I was 38 years old when I forgave my dad.
Did he actually do anything “wrong?”
My little girl voice said he did – up until that moment. I spent almost 30 years wanting him to be different than he was. To be loved different than I was loved. To be given attention like I wanted attention.
He died when I was 26 of a heart attack after 4 long years surviving a debilitating stroke where he lost almost all ability to talk. He could say 3 words, “yes. no. the other.” That was it.
In the last year of his life, I went to visit him at the rehab center he walked to each day. I talked with his speech therapist after they were done with his session. She said to me, “You know, your dad talks about you all the time in his own way. He’s very proud of you.”
The words hung in the air like smoke seeping from a smoldering fire.
My heart didn’t know what to do. I wouldn’t allow myself to feel then, but I do now, and I tear up as I write this.
Sometimes gifts come in the smallest moments of time.
I didn’t make amends with him before he died. I didn’t grieve at his funeral. I went on – resenting – wanting him, and my past, to be different than it was.
Resentment gave me the ability to blame him for not having a healthy relationship with men, for being able to hate him and hate men, and to prove I could be as strong as a man. Resentment allowed me to be a “victim” of his parenting, or lack of, as I saw it then.
But what resentment cost me was far more then what I was getting out of it. It cost me my power in taking responsibility for my life, it cost me healthy and open relationships with people, it cost me peace and happiness, and it cost me the ability for my heart to be free.
That is the four letter word I’m talking about. FREE.
A free heart to truly love. It wasn’t possible as long as I still resented him. I didn’t know what it was like to be free until I forgave him. It was literally like taking a 10 pound brick off my chest that I didn’t know was there. I felt free to fly.
Some say resentment is like “taking poison while waiting for the other person to die.” When I forgave him, I experienced first hand what the poison was like. I could see it now that I was on the other side of it.
On the spiritual path, resentment is said to be “a glass ceiling” to awakening. It is. You can only go so far with a closed heart.
I couldn’t have forgiven him on my own. I was guided through the process in the More to Life weekend.
From knowing the power of forgiveness first hand, I bring clients through this process so that they can be free. What I see is almost like magic. They tell me they don’t feel angry toward their mom or dad anymore, or that they feel so much more connected to their spouse than before. It’s a life changing act.
To forgive means to let go of any hope that the past will change. It doesn’t mean you condone or agree with what happened. It means that you surrender to or accept what has happened.

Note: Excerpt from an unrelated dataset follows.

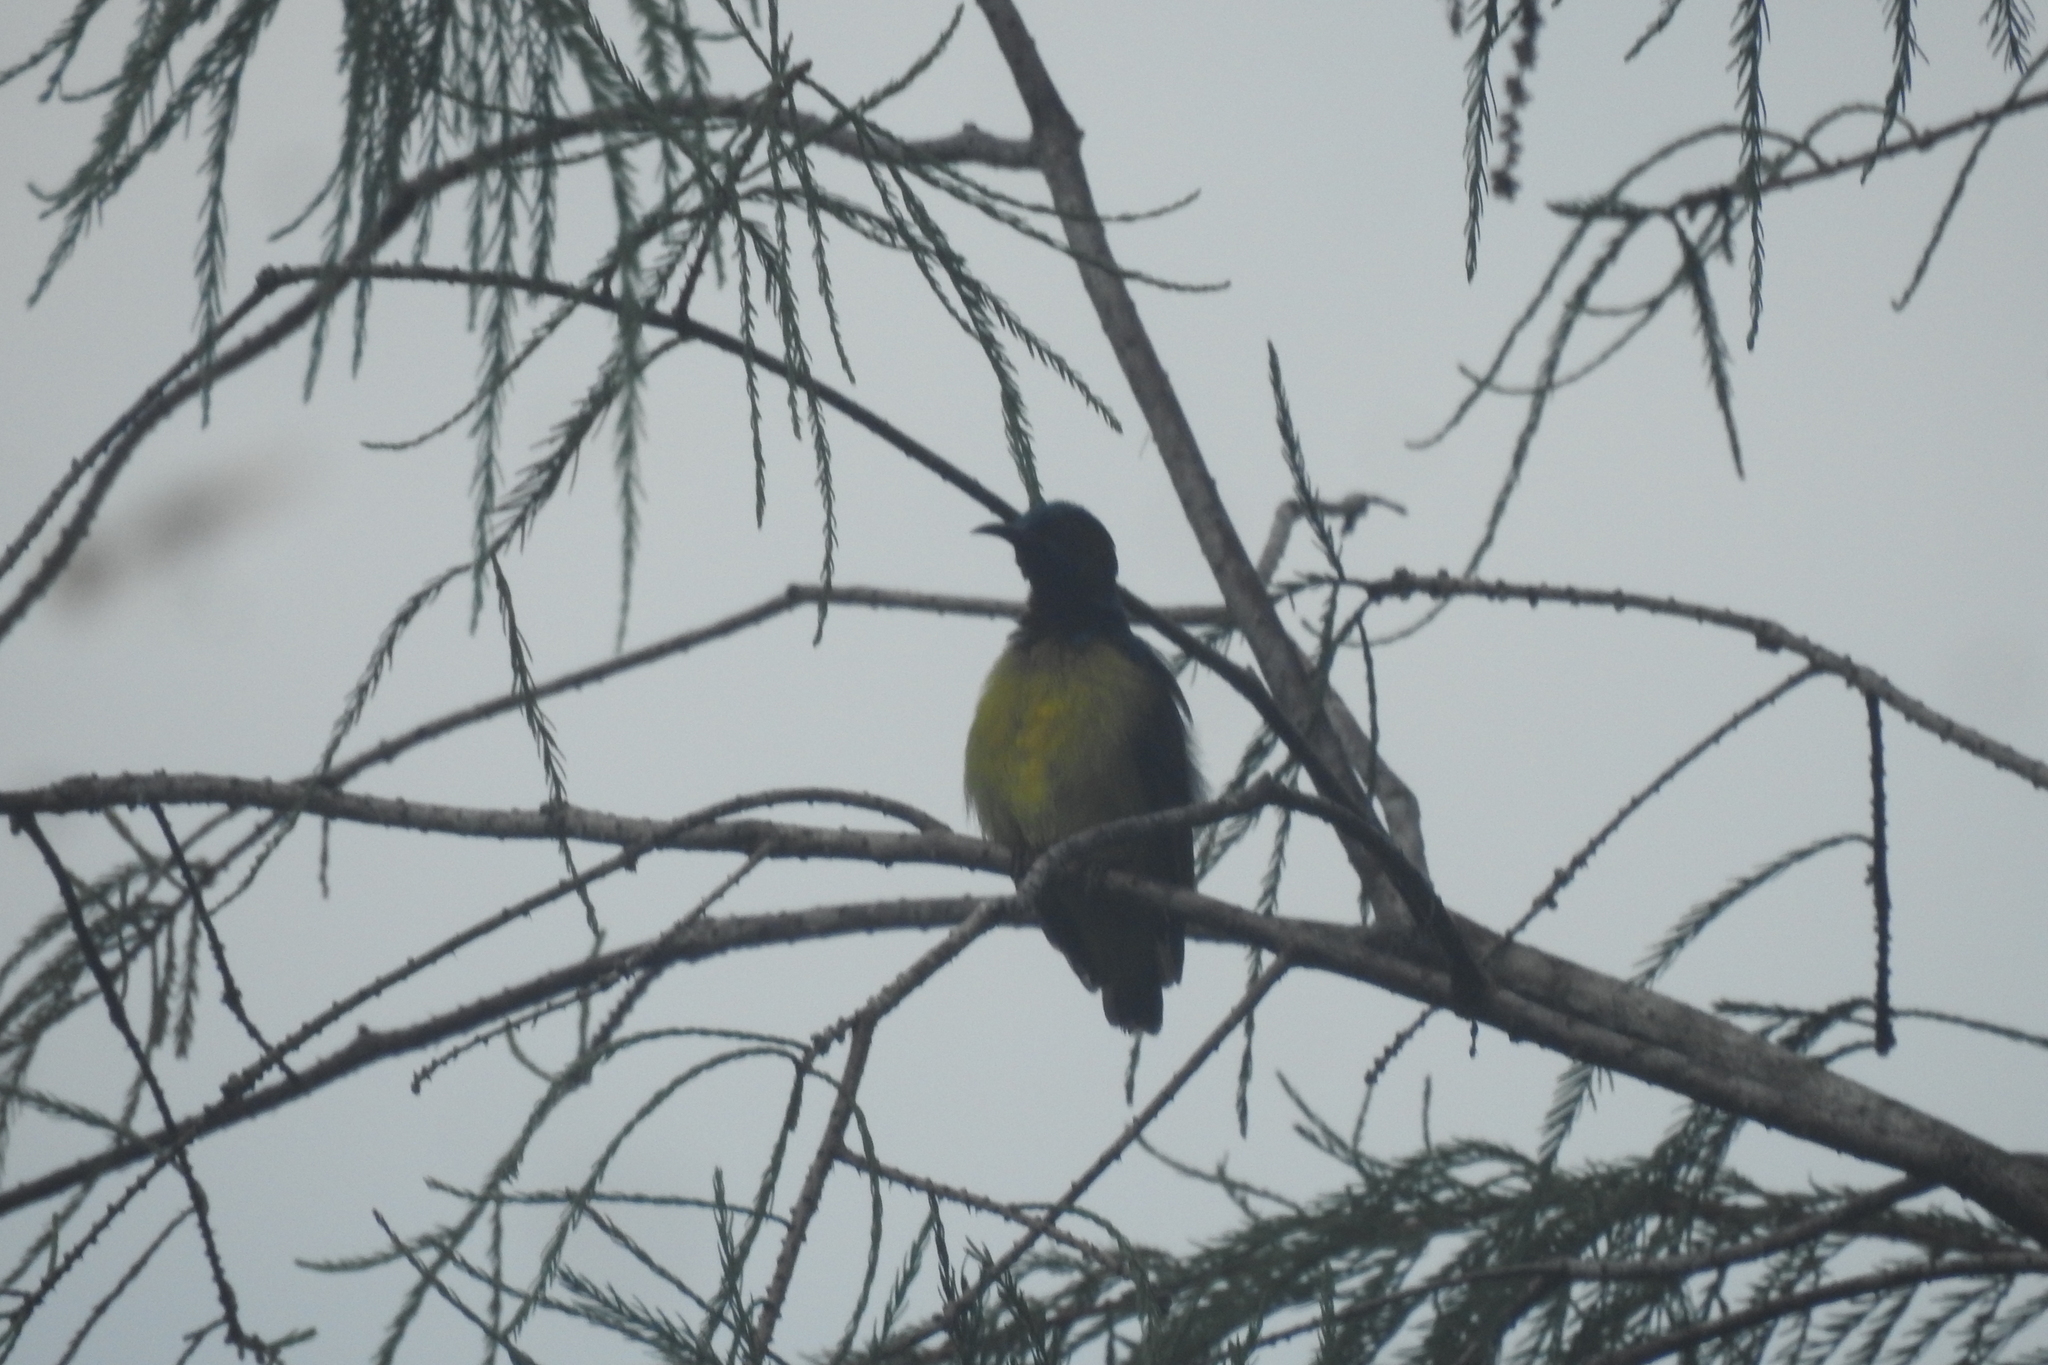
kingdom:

Was my dad wrong in the way he parented? Now I can honestly say no, because there was no right or wrong way to parent, just the way that he parented. Every person does their best as a parent with the skills and the consciousness level they are at.
Even the ones who abuse. It’s what they know. And a good chance they were abused too.
Forgiveness doesn’t mean to not have boundaries. Boundaries are important. It means to let go of wanting the past to be different than it was. Period.
I now choose to think of the times that I loved with him – when I swam circles in the pool holding on for dear life to his shoulders, laughing uncontrollably; or the times when he piled me, my brother, sister and as many neighborhood kids could fit on the special ‘wide’ wagon he built and pulled us around the neighborhood singing at the top of our lungs (those were playfully called the “diggum diggum rides”).
Open to the possibility of forgiveness. To be FREE in your heart to live and to love. This is what I want for you and what is possible.